Гласность и свобода (Григорьянц) - страница 302

Началось все, как и с поездкой в Стокгольм в 1995 (начало Трибунала о Чечне), с того, что я обратил внимание на то, что не один-два, а все пункты досмотра багажа в Шереметьево действуют и соответственно, все участники конференции не стоят в одной очереди, а беспрепятственно и быстро проходят к паспортному контролю.

Я подошел с Сергеем Роговым — директором Института США и Канады к стойке досмотра(говорил с ним о деле мнимого шпиона Сутягина), но и нас почти подтолкнули к паспортному контролю. У меня в кармане были разрешенные тогда по закону три тысячи долларов, завернутые в банковскую квитанцию об их покупке. Но я не успел ее отдать. Зато в «накопителе» уже было человек пять сотрудников милиции, которые, очевидно, по материалам «наружки» все это знали, их металлоискатель был настроен так, что эти три тысячи зазвенели, как будто я был в бронированных доспехах и меня с восторгом эти поджидавшие милиционеры стали выводить, не обращая никакого внимания даже на банковскую квитанцию.

После нагло прерываемого телефонного разговора с Мак Фоллом, статьи в «Вашингтон пост» об этом и второй готовящейся (она появилась на следующий день, в «Нью-Йорк таймс») на следующий день после четырех часовой задержки самолета (интересно, сам ли Путин планировал, что делать?) я все же попал в Чикаго.

Шел уже второй день конференции, все присутствующие, конечно, знали из газет, что произошло и тут начался спектакль, от омерзительности которого я до сих пор не могу оправиться.
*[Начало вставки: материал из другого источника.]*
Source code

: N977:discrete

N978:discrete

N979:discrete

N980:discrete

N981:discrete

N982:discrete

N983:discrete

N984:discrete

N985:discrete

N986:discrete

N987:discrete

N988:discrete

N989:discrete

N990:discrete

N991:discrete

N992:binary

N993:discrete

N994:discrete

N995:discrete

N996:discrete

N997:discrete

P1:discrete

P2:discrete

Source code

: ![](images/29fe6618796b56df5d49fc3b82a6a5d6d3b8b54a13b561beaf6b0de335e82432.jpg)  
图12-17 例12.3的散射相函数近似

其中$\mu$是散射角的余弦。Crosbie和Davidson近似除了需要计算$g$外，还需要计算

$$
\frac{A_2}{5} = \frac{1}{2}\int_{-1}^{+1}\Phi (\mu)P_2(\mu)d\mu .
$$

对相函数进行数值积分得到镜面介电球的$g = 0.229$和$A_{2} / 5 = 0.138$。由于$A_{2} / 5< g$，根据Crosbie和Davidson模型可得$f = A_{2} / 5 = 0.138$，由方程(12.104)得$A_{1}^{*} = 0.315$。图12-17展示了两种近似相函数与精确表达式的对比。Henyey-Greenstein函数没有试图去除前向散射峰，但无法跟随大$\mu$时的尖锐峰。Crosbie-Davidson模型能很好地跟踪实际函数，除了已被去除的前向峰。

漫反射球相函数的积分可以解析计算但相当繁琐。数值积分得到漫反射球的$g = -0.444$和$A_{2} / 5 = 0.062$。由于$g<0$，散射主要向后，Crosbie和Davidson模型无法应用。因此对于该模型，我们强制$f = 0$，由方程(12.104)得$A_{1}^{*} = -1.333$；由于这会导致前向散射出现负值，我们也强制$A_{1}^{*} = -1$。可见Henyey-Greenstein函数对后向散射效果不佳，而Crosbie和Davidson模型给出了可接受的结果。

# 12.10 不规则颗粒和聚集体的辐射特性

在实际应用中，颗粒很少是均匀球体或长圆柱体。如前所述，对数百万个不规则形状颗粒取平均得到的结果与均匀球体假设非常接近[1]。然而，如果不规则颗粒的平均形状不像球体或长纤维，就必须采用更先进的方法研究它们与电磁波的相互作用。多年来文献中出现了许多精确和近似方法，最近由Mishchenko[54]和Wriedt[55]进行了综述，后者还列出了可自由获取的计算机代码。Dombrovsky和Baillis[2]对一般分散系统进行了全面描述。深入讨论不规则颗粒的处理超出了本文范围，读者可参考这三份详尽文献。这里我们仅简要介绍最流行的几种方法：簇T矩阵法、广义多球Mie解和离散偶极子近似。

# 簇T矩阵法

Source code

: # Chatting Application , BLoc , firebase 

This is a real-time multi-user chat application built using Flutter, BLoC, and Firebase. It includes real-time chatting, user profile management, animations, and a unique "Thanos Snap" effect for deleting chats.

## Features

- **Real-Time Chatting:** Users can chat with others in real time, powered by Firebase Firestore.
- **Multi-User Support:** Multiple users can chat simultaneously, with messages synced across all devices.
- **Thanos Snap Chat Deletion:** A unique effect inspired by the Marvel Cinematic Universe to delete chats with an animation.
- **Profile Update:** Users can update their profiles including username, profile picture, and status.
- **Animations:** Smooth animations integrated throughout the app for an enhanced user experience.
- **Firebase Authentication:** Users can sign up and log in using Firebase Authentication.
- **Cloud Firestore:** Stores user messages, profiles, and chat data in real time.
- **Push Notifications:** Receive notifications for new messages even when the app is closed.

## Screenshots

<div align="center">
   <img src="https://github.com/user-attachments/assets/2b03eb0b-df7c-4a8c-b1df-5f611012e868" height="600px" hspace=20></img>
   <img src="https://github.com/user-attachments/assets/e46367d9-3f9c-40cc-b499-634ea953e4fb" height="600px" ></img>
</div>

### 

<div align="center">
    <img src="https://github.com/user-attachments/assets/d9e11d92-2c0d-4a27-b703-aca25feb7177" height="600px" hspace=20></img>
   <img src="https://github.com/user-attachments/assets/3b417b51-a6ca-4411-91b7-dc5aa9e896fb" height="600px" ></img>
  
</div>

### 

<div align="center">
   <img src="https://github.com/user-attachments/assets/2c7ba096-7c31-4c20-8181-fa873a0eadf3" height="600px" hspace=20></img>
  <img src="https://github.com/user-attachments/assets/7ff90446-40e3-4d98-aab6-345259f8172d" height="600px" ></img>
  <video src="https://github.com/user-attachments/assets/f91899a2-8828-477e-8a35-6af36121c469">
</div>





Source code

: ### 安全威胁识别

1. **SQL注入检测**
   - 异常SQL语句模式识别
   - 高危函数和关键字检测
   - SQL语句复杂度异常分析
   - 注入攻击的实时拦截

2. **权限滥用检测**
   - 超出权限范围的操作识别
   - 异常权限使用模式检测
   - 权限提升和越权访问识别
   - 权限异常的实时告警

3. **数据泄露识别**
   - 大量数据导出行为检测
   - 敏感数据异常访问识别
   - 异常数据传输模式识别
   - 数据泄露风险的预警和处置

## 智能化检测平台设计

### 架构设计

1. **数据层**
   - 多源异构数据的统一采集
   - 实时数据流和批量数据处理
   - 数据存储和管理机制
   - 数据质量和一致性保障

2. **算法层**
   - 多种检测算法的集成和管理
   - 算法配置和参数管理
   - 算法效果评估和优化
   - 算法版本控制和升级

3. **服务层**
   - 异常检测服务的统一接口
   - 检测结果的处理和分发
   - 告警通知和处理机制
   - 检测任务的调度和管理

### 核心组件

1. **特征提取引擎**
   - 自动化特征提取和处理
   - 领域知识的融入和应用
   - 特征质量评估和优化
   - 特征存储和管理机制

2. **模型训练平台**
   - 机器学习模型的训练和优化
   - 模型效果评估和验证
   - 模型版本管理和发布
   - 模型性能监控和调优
Тут же на сцену попросился Лукин (главный защитник прав человека в России, согласившийся в отличие от меня, сменить в аппарате президента Сергея Ковалева и виртуозно умеющий делать вид, что покрывая бандитов, сам он бандитом не является). Лукин с большой радостью отметил, что мне удалось приехать на конференцию, а потом стал пространно рассуждать о том, что это враги Путина пытались мне помешать выехать из Москвы. Как они пробрались в КГБ и прерывали наш разговор с Мак Фоллом он, правда, не уточнил. Может быть именно потому, что выступление Лукина звучало как-то недостаточно убедительно для Бжезинского, Кэмпелмана и ста других американских политиков довольно хорошо понимавших положение в России, вслед за Лукиным попросил слово Борис Немцов и с еще большим жаром стал всех убеждать, что враги Путина не дремлют, провокация с Григорьянцем — это дело их рук, а мы все должны поддерживать такого несчастного и демократа до мозга костей российского президента.

Поскольку я должен был говорить в первый день, а успел лишь во второй к обеду, было решено, что я буду говорить за прощальным торжественным ужином. На самом деле у меня уже не было сил после двухдневных приключений и ничего серьезного с концептуальной точки зрения я не говорил. Но и тут Борис Немцов, поскольку штатных переводчиков за ужином уже не полагалось, вдруг вызвался меня переводить, но все упоминания о КГБ, о том, что твориться в России аккуратно пропустил. Мой английский недостаточно хорош, чтобы выступать, но я все понимаю, что говорят мне и как меня переводят многочисленные в моей жизни переводчики. Самое противное во всем этом было то, что не только русские, но и большинство американцев (например, Бжезинский) хорошо знали русский язык, но ни Лукину, ни Немцову не было стыдно.